- [TASK PROMPT]: Repeat exactly, and only, the lines of the entries below from the one with "283 | 0% | 96%" through the one with "302 | 0% | 93%", both ends included.

*** Opening SUPPLIED ENTRIES ***

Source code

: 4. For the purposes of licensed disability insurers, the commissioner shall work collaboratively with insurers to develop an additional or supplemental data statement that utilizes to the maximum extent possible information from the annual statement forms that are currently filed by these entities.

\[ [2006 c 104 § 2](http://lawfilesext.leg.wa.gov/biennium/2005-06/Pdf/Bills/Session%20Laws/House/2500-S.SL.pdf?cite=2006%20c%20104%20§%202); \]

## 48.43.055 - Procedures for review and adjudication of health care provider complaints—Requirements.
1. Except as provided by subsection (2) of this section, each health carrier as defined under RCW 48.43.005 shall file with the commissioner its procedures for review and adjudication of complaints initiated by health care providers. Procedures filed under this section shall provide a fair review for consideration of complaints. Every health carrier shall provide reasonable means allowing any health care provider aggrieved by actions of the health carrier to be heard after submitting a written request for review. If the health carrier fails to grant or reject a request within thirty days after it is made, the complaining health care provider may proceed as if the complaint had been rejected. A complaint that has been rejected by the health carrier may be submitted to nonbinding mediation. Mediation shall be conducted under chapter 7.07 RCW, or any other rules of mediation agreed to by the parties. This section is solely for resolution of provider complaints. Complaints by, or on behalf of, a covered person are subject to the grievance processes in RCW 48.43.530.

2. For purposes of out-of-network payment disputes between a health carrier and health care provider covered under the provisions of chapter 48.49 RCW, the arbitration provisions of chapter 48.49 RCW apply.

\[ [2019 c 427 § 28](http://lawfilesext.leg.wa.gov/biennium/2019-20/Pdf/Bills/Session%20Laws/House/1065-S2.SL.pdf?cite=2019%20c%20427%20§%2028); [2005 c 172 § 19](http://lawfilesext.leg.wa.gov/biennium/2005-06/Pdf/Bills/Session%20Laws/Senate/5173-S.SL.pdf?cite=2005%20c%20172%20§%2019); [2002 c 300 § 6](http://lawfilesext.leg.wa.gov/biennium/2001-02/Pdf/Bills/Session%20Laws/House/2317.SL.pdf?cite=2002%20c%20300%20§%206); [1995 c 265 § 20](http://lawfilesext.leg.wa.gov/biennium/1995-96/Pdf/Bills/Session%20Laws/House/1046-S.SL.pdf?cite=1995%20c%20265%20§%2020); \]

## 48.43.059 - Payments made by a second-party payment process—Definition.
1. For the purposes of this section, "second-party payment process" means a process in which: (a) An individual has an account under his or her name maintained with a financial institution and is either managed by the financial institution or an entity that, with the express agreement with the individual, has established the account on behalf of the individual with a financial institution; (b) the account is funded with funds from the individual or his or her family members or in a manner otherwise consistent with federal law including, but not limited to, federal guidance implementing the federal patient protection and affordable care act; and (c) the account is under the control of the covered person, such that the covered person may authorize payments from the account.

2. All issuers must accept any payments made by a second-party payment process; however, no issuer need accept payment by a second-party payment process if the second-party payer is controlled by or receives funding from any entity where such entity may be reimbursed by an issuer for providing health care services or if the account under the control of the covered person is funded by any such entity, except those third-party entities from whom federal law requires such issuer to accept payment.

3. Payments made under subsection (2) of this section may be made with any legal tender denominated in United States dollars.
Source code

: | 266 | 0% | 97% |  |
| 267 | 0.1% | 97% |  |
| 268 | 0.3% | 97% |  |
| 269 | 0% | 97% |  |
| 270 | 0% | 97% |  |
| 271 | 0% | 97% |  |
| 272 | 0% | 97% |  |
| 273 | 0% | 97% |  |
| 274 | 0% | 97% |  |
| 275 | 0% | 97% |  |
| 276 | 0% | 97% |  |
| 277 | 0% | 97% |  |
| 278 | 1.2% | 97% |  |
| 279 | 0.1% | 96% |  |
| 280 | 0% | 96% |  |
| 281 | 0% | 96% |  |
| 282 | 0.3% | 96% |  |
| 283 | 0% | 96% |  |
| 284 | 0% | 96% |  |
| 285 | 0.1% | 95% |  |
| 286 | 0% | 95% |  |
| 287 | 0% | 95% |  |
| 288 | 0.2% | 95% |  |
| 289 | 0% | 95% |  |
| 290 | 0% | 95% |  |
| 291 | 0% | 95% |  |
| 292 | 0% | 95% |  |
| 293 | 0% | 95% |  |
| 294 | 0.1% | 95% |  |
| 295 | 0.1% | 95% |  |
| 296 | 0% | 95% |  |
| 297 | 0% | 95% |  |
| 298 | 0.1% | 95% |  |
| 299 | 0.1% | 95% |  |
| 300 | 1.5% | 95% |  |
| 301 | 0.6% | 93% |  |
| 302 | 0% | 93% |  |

*** Closing SUPPLIED ENTRIES ***
*** Opening SUPPLIED ENTRIES ***

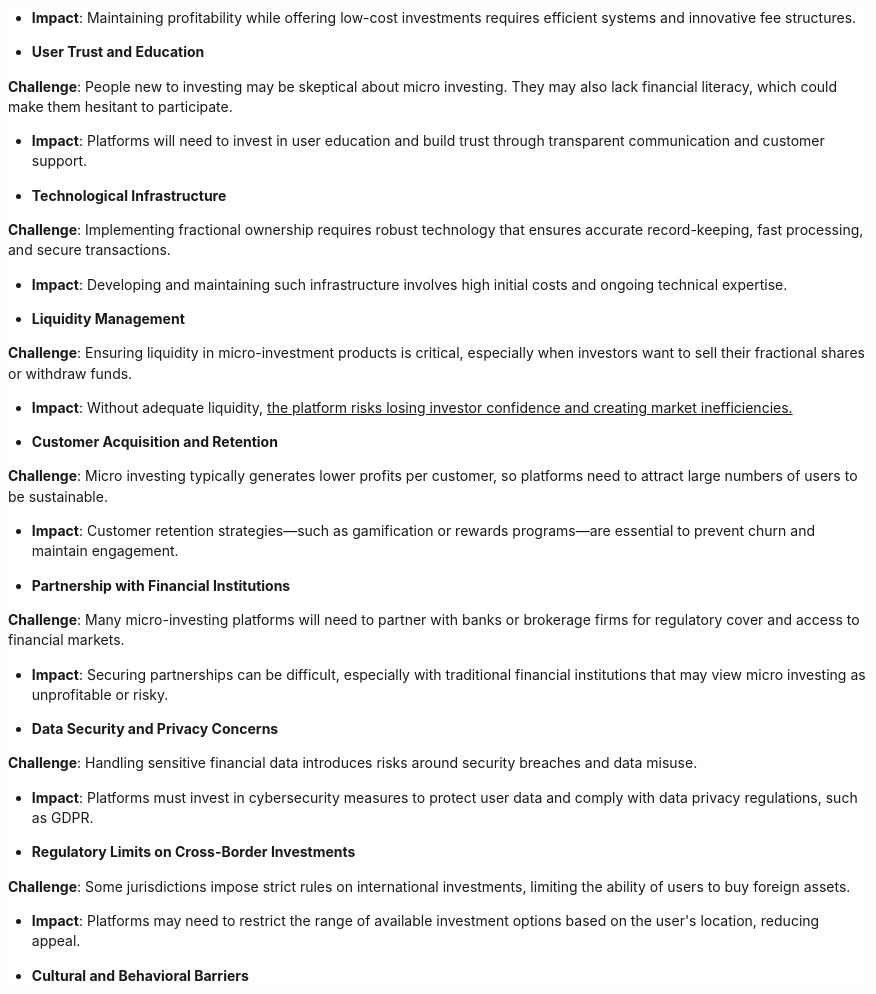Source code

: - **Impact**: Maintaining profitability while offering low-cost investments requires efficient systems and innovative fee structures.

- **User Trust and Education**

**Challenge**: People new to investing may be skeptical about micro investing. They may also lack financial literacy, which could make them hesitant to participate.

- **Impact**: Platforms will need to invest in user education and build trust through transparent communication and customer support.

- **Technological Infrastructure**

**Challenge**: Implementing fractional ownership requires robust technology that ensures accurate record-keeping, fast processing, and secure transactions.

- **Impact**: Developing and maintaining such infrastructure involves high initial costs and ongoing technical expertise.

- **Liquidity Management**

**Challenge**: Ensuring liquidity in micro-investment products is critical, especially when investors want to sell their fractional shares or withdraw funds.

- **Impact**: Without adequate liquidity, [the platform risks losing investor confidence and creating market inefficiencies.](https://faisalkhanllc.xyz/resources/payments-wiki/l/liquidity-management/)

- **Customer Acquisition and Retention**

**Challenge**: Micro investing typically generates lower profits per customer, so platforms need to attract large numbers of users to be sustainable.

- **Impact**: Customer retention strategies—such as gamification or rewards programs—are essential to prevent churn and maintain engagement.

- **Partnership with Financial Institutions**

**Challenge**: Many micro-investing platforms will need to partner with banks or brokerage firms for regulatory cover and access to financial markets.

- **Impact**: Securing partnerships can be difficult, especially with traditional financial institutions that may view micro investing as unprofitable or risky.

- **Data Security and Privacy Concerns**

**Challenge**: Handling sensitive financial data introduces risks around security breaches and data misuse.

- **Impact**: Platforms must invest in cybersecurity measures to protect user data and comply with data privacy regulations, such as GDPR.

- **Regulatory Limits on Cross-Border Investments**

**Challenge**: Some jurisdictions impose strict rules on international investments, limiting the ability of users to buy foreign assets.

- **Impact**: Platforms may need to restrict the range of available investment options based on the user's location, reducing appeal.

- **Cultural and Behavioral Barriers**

*** Closing SUPPLIED ENTRIES ***
*** Opening SUPPLIED ENTRIES ***

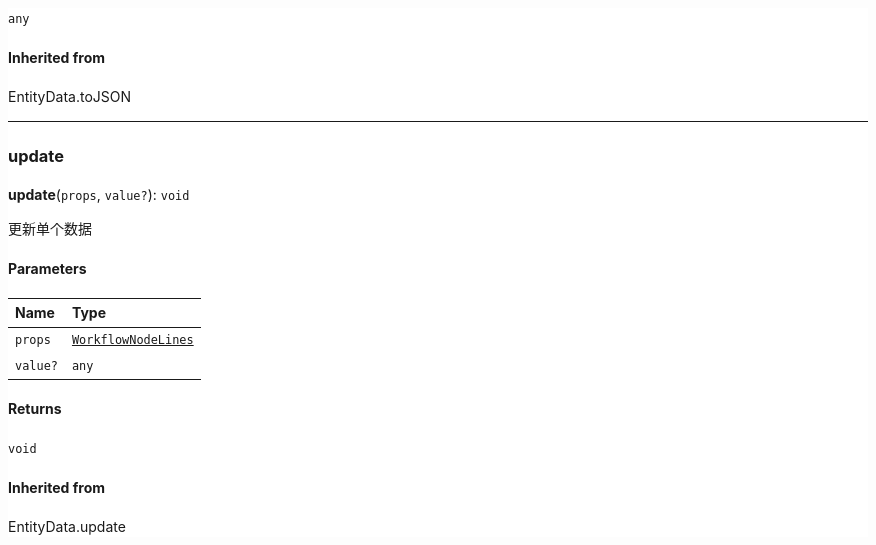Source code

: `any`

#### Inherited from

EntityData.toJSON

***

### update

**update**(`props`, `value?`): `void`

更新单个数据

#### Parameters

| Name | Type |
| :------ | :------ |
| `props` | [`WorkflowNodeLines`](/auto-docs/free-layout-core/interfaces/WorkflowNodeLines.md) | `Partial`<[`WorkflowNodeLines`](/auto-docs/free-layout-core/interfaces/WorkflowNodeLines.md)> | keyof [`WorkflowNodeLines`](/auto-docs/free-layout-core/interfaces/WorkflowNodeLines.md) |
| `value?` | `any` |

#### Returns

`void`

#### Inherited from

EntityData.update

*** Closing SUPPLIED ENTRIES ***

- [EXERCISE RESULT]:
| 283 | 0% | 96% |  |
| 284 | 0% | 96% |  |
| 285 | 0.1% | 95% |  |
| 286 | 0% | 95% |  |
| 287 | 0% | 95% |  |
| 288 | 0.2% | 95% |  |
| 289 | 0% | 95% |  |
| 290 | 0% | 95% |  |
| 291 | 0% | 95% |  |
| 292 | 0% | 95% |  |
| 293 | 0% | 95% |  |
| 294 | 0.1% | 95% |  |
| 295 | 0.1% | 95% |  |
| 296 | 0% | 95% |  |
| 297 | 0% | 95% |  |
| 298 | 0.1% | 95% |  |
| 299 | 0.1% | 95% |  |
| 300 | 1.5% | 95% |  |
| 301 | 0.6% | 93% |  |
| 302 | 0% | 93% |  |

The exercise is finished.